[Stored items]
Start of Block

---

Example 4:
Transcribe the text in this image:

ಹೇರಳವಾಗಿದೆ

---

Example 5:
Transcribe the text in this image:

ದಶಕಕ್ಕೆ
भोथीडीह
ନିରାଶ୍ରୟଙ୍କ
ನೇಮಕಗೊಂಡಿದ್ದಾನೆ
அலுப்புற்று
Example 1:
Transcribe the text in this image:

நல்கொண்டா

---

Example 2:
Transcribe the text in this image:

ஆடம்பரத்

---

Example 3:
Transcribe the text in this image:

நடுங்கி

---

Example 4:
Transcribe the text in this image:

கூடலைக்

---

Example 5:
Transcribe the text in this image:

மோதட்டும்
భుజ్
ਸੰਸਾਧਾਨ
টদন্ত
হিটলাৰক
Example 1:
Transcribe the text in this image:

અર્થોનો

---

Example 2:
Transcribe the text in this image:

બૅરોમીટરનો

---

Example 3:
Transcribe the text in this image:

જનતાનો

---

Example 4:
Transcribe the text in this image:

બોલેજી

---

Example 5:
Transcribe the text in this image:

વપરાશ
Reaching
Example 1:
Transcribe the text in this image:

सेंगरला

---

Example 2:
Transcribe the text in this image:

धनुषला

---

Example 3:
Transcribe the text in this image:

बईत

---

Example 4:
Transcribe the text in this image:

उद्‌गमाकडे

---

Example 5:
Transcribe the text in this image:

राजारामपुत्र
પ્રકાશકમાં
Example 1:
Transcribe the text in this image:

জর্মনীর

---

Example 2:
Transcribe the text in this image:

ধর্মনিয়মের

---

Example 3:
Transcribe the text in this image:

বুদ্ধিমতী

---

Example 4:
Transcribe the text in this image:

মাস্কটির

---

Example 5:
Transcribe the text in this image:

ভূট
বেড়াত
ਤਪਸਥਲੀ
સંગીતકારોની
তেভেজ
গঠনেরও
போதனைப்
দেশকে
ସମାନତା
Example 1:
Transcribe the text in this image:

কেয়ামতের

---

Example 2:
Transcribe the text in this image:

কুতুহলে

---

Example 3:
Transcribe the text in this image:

End of Block

» What to produce
All of the records need to be returned exactly as they are.

» Solution to this task
---

Example 4:
Transcribe the text in this image:

ಹೇರಳವಾಗಿದೆ

---

Example 5:
Transcribe the text in this image:

ದಶಕಕ್ಕೆ
भोथीडीह
ନିରାଶ୍ରୟଙ୍କ
ನೇಮಕಗೊಂಡಿದ್ದಾನೆ
அலுப்புற்று
Example 1:
Transcribe the text in this image:

நல்கொண்டா

---

Example 2:
Transcribe the text in this image:

ஆடம்பரத்

---

Example 3:
Transcribe the text in this image:

நடுங்கி

---

Example 4:
Transcribe the text in this image:

கூடலைக்

---

Example 5:
Transcribe the text in this image:

மோதட்டும்
భుజ్
ਸੰਸਾਧਾਨ
টদন্ত
হিটলাৰক
Example 1:
Transcribe the text in this image:

અર્થોનો

---

Example 2:
Transcribe the text in this image:

બૅરોમીટરનો

---

Example 3:
Transcribe the text in this image:

જનતાનો

---

Example 4:
Transcribe the text in this image:

બોલેજી

---

Example 5:
Transcribe the text in this image:

વપરાશ
Reaching
Example 1:
Transcribe the text in this image:

सेंगरला

---

Example 2:
Transcribe the text in this image:

धनुषला

---

Example 3:
Transcribe the text in this image:

बईत

---

Example 4:
Transcribe the text in this image:

उद्‌गमाकडे

---

Example 5:
Transcribe the text in this image:

राजारामपुत्र
પ્રકાશકમાં
Example 1:
Transcribe the text in this image:

জর্মনীর

---

Example 2:
Transcribe the text in this image:

ধর্মনিয়মের

---

Example 3:
Transcribe the text in this image:

বুদ্ধিমতী

---

Example 4:
Transcribe the text in this image:

মাস্কটির

---

Example 5:
Transcribe the text in this image:

ভূট
বেড়াত
ਤਪਸਥਲੀ
સંગીતકારોની
তেভেজ
গঠনেরও
போதனைப்
দেশকে
ସମାନତା
Example 1:
Transcribe the text in this image:

কেয়ামতের

---

Example 2:
Transcribe the text in this image:

কুতুহলে

---

Example 3:
Transcribe the text in this image:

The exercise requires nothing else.